Dentro do quarto, às escuras, Audrey misturava as cores do arco-íris, o perfume das noites de verão, folhas douradas de outono e outros ingredientes que tais. Como o fazia apenas ela em seus sonhos sabia. Os ventos do ártico e o canto das cigarras em noites de verão giravam por sobre sua mesa de ferramentas estranhas.


Provou da estranha poção no seu gato e ele gemeu numa estranha careta.


-Ainda não completei os ingredientes – a menina, compenetrada, pensou consigo mesma.


- Audrey, abra a porta – sua mãe chamava em vão.


- Ainda não, mãe. Estou terminando a tarefa.


Audrey sempre foi fascinada por metafísicas experiências, porém nem sempre bem sucedidas. Menina solitária pouco afeita a amizades efêmeras convivia apenas com a mãe e a avó num sobrado de dois andares ao topo de uma colina. O gato Felício era seu companheiro fiel nos passeios matinais e nas misteriosas incursões noturnas por reinos sequer imaginados.


As brisas de outono giravam mais rapidamente subindo até o teto coberto de estrelas brilhantes de papel. A noite ia avançada, lá fora a lua cheia fazia refletir no quarto quase escuro os pequenos pontos. O teto quase parecia uma abóbada celeste. Uma a uma, ela havia colado as estrelinhas que brilhavam ao se apagar as luzes.


Lentamente uma suave fragrância lembrando flores exóticas do oriente, mágicos licores de terras distantes se evolava do material dourado que se formava centímetros acima da mesa.


O gato miou suavemente se aproximando de Audrey, enovelando-se sinuosamente entre suas pernas. Elevava o frágil focinho para o ar, sacudindo suavemente seus bigodes felinos.


- Estou chegando lá – Audrey pensou desta vez. Será que vou conseguir? E se não conseguir?


Uma melancolia suave a invadiu, duas lágrimas salgadas pingaram sobre a névoa dourada. Lágrimas suaves e sentidas de experiências anteriores mal sucedidas.


Lentamente a névoa dourada tomou matizes suaves e Audrey viu reluzirem as cores do arco-íris juntamente com o dourado do sol, o prateado da lua, o incolor dos ventos e todas as tonalidades dos mares.
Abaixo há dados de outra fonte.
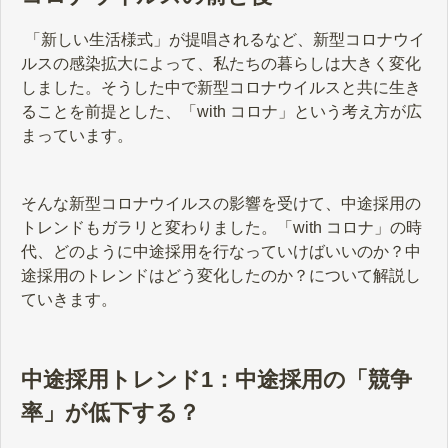
「新しい生活様式」が提唱されるなど、新型コロナウイ
ルスの感染拡大によって、私たちの暮らしは大きく変化
しました。そうした中で新型コロナウイルスと共に生き
ることを前提とした、「with コロナ」という考え方が広
まっています。
そんな新型コロナウイルスの影響を受けて、中途採用の
トレンドもガラリと変わりました。「with コロナ」の時
代、どのように中途採用を行なっていけばいいのか？中
途採用のトレンドはどう変化したのか？について解説し
ていきます。
中途採用トレンド1：中途採用の「競争
率」が低下する？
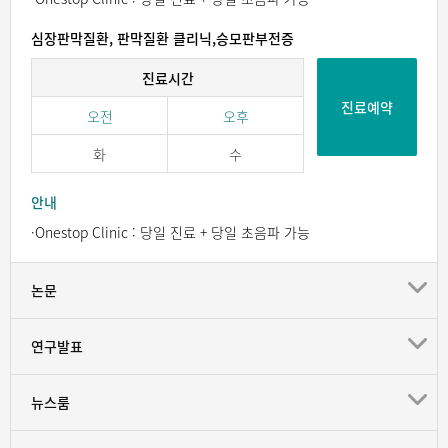
심장판막질환, 판막질환 클리닉,승모판부전증
진료시간
진료예약
오전
오후
화
수
안내
·Onestop Clinic : 당일 진료 + 당일 초음파 가능
논문
연구발표
뉴스룸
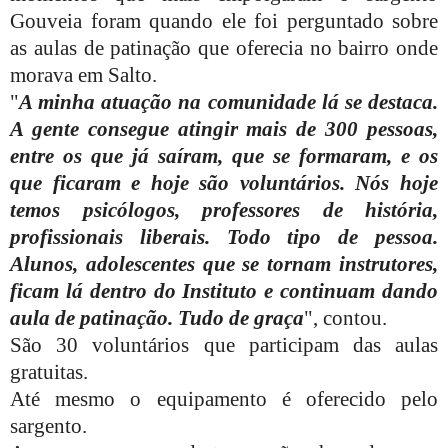
Gouveia foram quando ele foi perguntado sobre
as aulas de patinação que oferecia no bairro onde
morava em Salto.
"
A minha atuação na comunidade lá se destaca.
A gente consegue atingir mais de 300 pessoas,
entre os que já saíram, que se formaram, e os
que ficaram e hoje são voluntários. Nós hoje
temos psicólogos, professores de história,
profissionais liberais. Todo tipo de pessoa.
Alunos, adolescentes que se tornam instrutores,
ficam lá dentro do Instituto e continuam dando
aula de patinação. Tudo de graça
", contou.
São 30 voluntários que participam das aulas
gratuitas.
Até mesmo o equipamento é oferecido pelo
sargento.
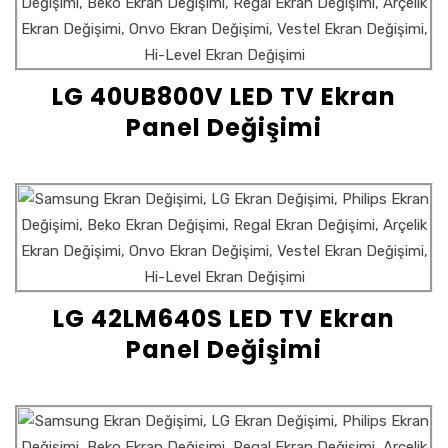
LG 40UB800V LED TV Ekran
Panel Değişimi
LG 42LM640S LED TV Ekran
Panel Değişimi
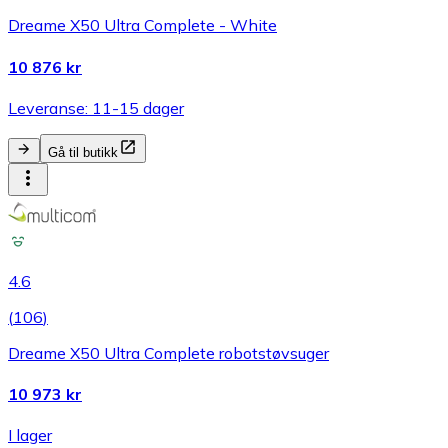
Dreame X50 Ultra Complete - White
10 876 kr
Leveranse: 11-15 dager
Gå til butikk
4.6
(
106
)
Dreame X50 Ultra Complete robotstøvsuger
10 973 kr
I lager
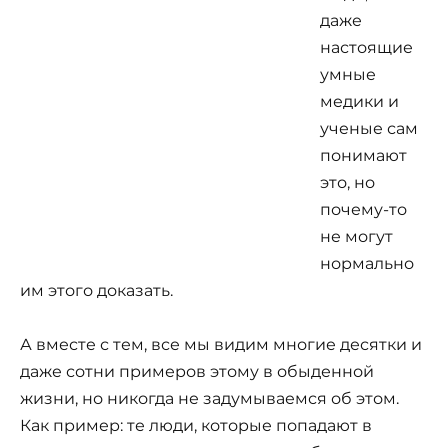
даже
настоящие
умные
медики и
ученые сам
понимают
это, но
почему-то
не могут
нормально
им этого доказать.
А вместе с тем, все мы видим многие десятки и
даже сотни примеров этому в обыденной
жизни, но никогда не задумываемся об этом.
Как пример: те люди, которые попадают в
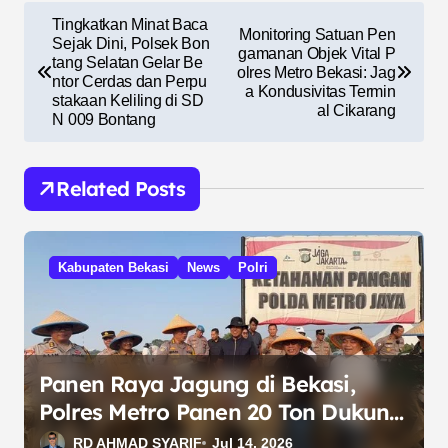
N
Tingkatkan Minat Baca
Monitoring Satuan Pen
a
Sejak Dini, Polsek Bon
gamanan Objek Vital P
tang Selatan Gelar Be
olres Metro Bekasi: Jag
v
ntor Cerdas dan Perpu
a Kondusivitas Termin
stakaan Keliling di SD
i
al Cikarang
N 009 Bontang
g
a
Related Posts
s
i
Kabupaten Bekasi
News
Polri
p
o
s
Panen Raya Jagung di Bekasi,
Polres Metro Panen 20 Ton Dukung
Ketahanan Pangan
RD AHMAD SYARIF
Jul 14, 2026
Longínquos astros enviavam silenciosos suas radiações de outras eras.


Seu coração disparou, o gato sumiu sob a cama, Audrey sentiu um calafrio percorrer seu pequeno ser. A névoa cresceu e suavemente a envolveu. Audrey levitou por alguns instantes. O intenso perfume, o melhor do mundo, levou-a a ter certeza de que tinha descoberto desta vez.

Pela janela de seu quarto soprava a brisa de verão carregada pelo cintilar dos vaga-lumes. Decidida, a menina saltou pelo quadrado aberto sobre o espaço. Aureolada por todas as cores do espectro, a pequena Audrey flutuou como se pudesse alcançar a luz das estrelas.


Alguns acreditam em bruxas ou fadas. Audrey, não. Apenas na força do pensamento.